အရင် account ပေါ့။ ဒီတောင်ကြီးကပဲ။ ဆံပင်ညပ်ဆိုင်က ကောင်မလေးပဲ။ ကျွန်မနဲ့လည်း တစ်ခါမှ မခင်ဘူး။ သူ ကျွန်မ account ကို ဝင်လာတယ်။ သူ ဘယ်လိုဝင်လဲတော့ မသိဘူး။ အဟက်ခံရတယ်။ အိမ်ကို သူပိုက်ဆံ ၂ သိန်း တောင်းတယ်။ အိမ်က လူထင်တာ ကိုယ်က ပိုက်ဆံတောင်းတယ်ထင်တာ တစ်သိန်း လွှဲလိုက်တယ် အိမ်က။ သူငယ်ချင်းက messenger ကို စာပို့တယ် ကျွန်မ ဘယ်အချိန် ပြန်လာမလဲပေါ့။ အဲဒါသူက မကောင်းတဲ့ပုံ ပို့လိုက်တယ်။ အဲဒါနဲ့ သူငယ်ချင်းက ဒါငါ့သူငယ်ချင်း မဟုတ်တော့ဘူးပေါ့။ အဲဒါ့နဲ့ ရုံးက လူတွေကို ပြောပြပြီး report ထုခိုင်းခဲ့တယ်။ အဲ့အချိန်တုန်းကတော့ အဲ account ကို သူငယ်ချင်းက ရန်ကုန်ဆင်းတော့ ရန်ကုန်မှာပဲ ဖျက်ရတယ်။
Conclusions - It is very important to note that women do also face many other forms of harassment in their digital everyday life, which may not have surfaced during the discussions due to privacy, trust, and group pressure. Furthermore, harassment was not intended to be a major focus of this study. Therefore, a further exploration of the experiences of women vis-a-vis online harassment in their everyday life in Myanmar would be hugely beneficial.
 

Conclusion

This is the first time that Phandeeyar has ventured out of its usual programme scope, i.e. to actually comprehend the context in which we operate. As a non-research institution, our capacity for social study is limited. Better understanding of the users and digital landscape, not just using numbers, but also social/anthropological insight, gives us a better understanding of the complex relationship users have with digital technology and enables more appropriate and effective innovation in both programming and support to communities. Furthermore, we present the findings to the public, donors, and other organizations so that they may utilize these insights in their interventions to better benefit internet users for greater social good in Myanmar. Through this research we understand that there are barriers for people to make use of the full potential of the internet and that certain groups are at more risk than the others. We also learned that Myanmar communities develop their own ways of coping with negativity online, despite a lack of formal trainings and programme support. We hope that these insights will allow us to challenge our previously held assumptions about the internet in Myanmar.
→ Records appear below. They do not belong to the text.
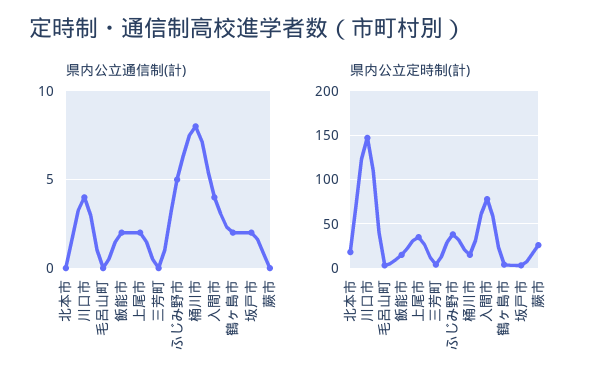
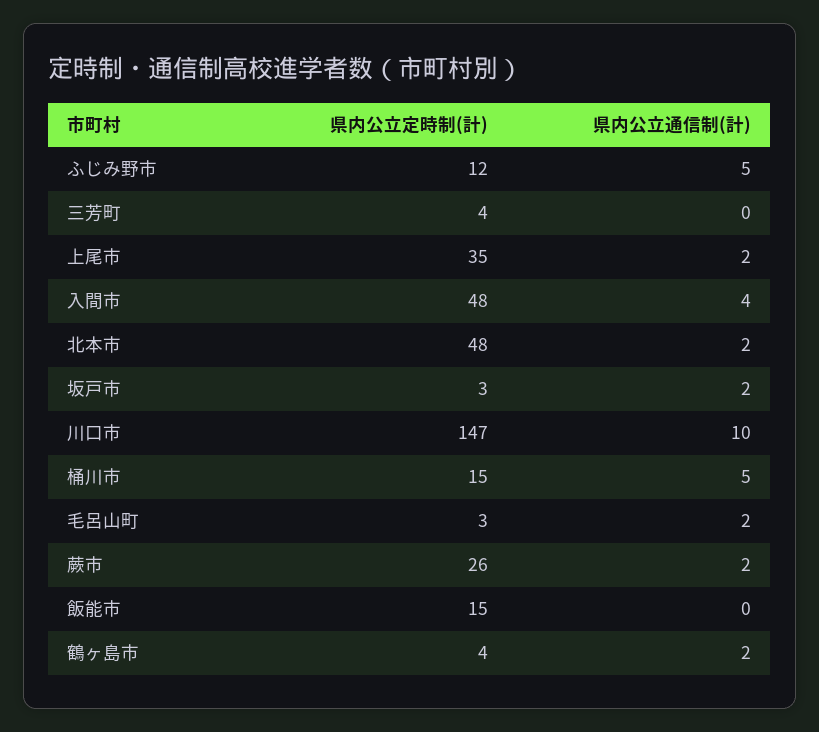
  {
    "県内公立通信制(計)": {
-     "北本市": 0,
+     "北本市": 2,
-     "川口市": 4,
+     "川口市": 10,
-     "毛呂山町": 0,
+     "毛呂山町": 2,
-     "飯能市": 2,
+     "飯能市": 0,
      "上尾市": 2,
      "三芳町": 0,
      "ふじみ野市": 5,
-     "桶川市": 8,
+     "桶川市": 5,
      "入間市": 4,
      "鶴ヶ島市": 2,
      "坂戸市": 2,
-     "蕨市": 0
+     "蕨市": 2
    },
    "県内公立定時制(計)": {
-     "北本市": 20,
+     "北本市": 48,
      "川口市": 147,
      "毛呂山町": 3,
      "飯能市": 15,
      "上尾市": 35,
      "三芳町": 4,
-     "ふじみ野市": 40,
+     "ふじみ野市": 12,
      "桶川市": 15,
-     "入間市": 80,
+     "入間市": 48,
      "鶴ヶ島市": 4,
      "坂戸市": 3,
      "蕨市": 26
    }
  }

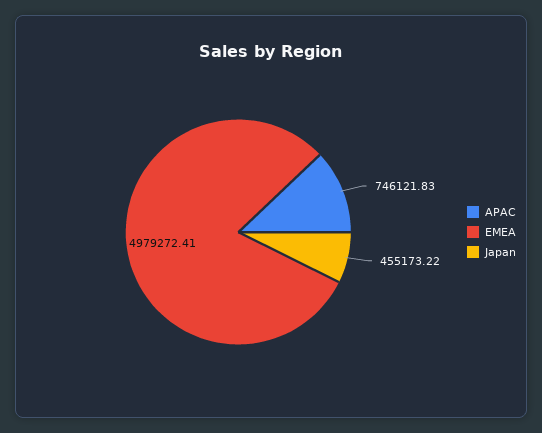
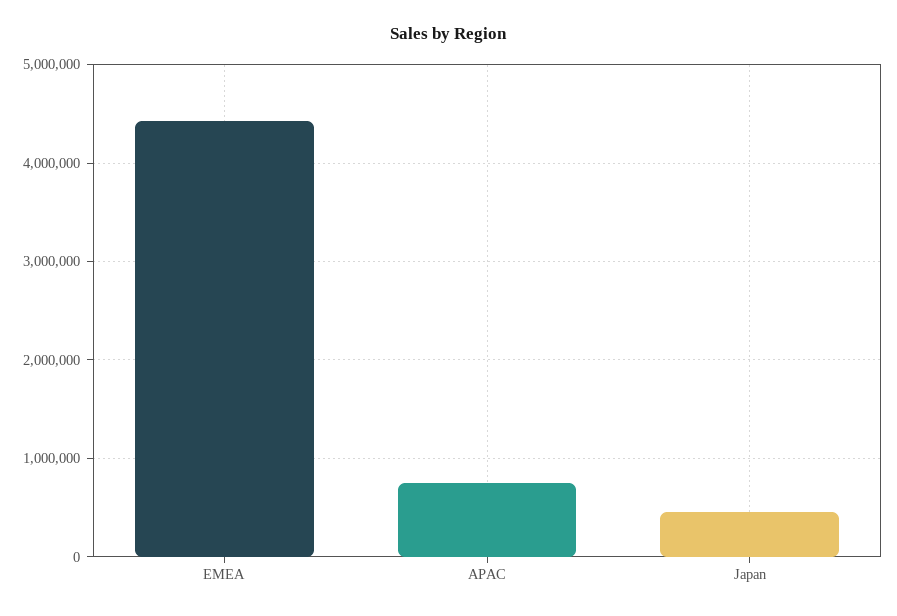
  {
    "APAC": 746121.83,
-   "EMEA": 4979272.41,
+   "EMEA": 4400000,
    "Japan": 455173.22
  }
Although we acknowledge some of the insights presented in this report would benefit from further study, we believe it is important to recognize the issues raised by our participants. In doing so, we hope to spark curiosity for deeper research. There are certain areas we came across during the research that are out of our boundary of expertise, such as behaviours of news consumption on mobile phones, forms of harassment and their coping mechanism, and the various physiological impacts of negative online content on users– all of which would benefit from expert attention. Given the speed with which digital communities, their cultures, and their behaviours evolve, there is definite need for ongoing learning. Most importantly, these research made clear to Phandeeyar the importance of research-based programme design, for both immediate interventions and longer-term systemic measures envisioned to contribute to building a better and safer internet in Myanmar.